David Vinsen, chief executive, says he is pleased the government has listened to concerns about the impact of amendments to the Credit Contracts and Consumer Finance Act (CCCFA) that were introduced on December 1 last year.
However, he told Autofile Online he is disappointed that dealers and finance companies will have to continue to operate under the “unwieldy” laws for a number of weeks at least.
“The government has now had to backtrack and better that than not, but it’s going to take some months before any substantive changes are made,” explains Vinsen, pictured.
“It’s a positive they have listened under pressure but disappointing it’s going to take so long because it’s another few months of trading being restricted.
“People wanting to buy things or borrow money will still be prevented from doing so for the coming months by these onerous rules.
“People will continue to want to buy cars and will get disappointed, angry and frustrated when they can’t but with banks and lending institutions knowing changes are on the way it may dilute the effects of what’s currently in place.”
He adds the problem of declining rates of loan approvals under the current rules could have been averted had officials paid closer attention to submissions made during the consultation process on last year’s CCCFA amendments.
December’s regulatory changes have prescribed minimum standards for lenders’ assessment of suitability and affordability of loans, which means consumers face extra scrutiny on their spending habits.

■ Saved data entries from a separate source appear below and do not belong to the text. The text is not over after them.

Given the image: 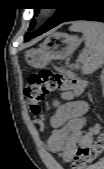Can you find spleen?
Segmentation results:
<instances>
[{
	"label": "spleen",
	"instance_id": "3e777b00",
	"mask_svg": "<svg viewBox=\"0 0 104 169\" xmlns=\"http://www.w3.org/2000/svg\"><path fill=\"white\" fill-rule=\"evenodd\" d=\"M70 30L83 33L87 55L82 73L92 74L104 63V26L97 22H76Z\"/></svg>",
	"mask_w": 104,
	"mask_h": 169
}]
</instances>
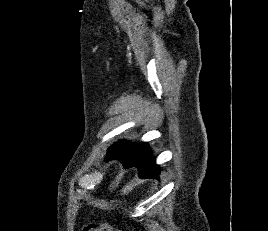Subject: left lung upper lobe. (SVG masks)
Segmentation results:
<instances>
[{"mask_svg": "<svg viewBox=\"0 0 268 231\" xmlns=\"http://www.w3.org/2000/svg\"><path fill=\"white\" fill-rule=\"evenodd\" d=\"M145 145H146V143H140L138 145H134V144H130L129 142H127L125 140H122V141H119L116 144L112 145L110 147V150L118 152V151H121V150H126V149H128L130 147L139 150V149H142Z\"/></svg>", "mask_w": 268, "mask_h": 231, "instance_id": "left-lung-upper-lobe-1", "label": "left lung upper lobe"}]
</instances>
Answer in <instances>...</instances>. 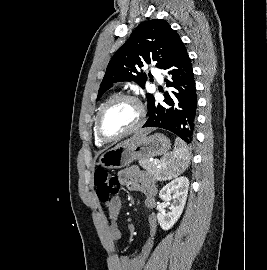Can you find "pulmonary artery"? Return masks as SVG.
Masks as SVG:
<instances>
[{"instance_id": "e3ab8cb5", "label": "pulmonary artery", "mask_w": 267, "mask_h": 270, "mask_svg": "<svg viewBox=\"0 0 267 270\" xmlns=\"http://www.w3.org/2000/svg\"><path fill=\"white\" fill-rule=\"evenodd\" d=\"M152 72H153V74L158 78V80H159L160 82H162L163 78H162L160 72H159L157 69H153Z\"/></svg>"}]
</instances>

David Clark, Minister of Commerce and Consumer Affairs, announced on March 11 plans to tweak the laws to address unintended consequences of the rules.
“I’m very pleased that the government has listened, at last,” he says. “It’s a pity they did not properly read and understand and take cognisance of the various submissions made by banks and other lending institutions.
“It’s the government trying to force their rules on people instead of allowing people to get on with their lives and businesses.
“A borrower might stretch themselves a bit because they want a particular car or house and a lender may take a punt because they know the consumer can cope even with inflation and rising interest rates.
“The government should mind their own business and let people make their own decisions.
“That’s not to say that the genuinely vulnerable do not need some protections but it doesn’t have to be a one-size-fits-all for everything.”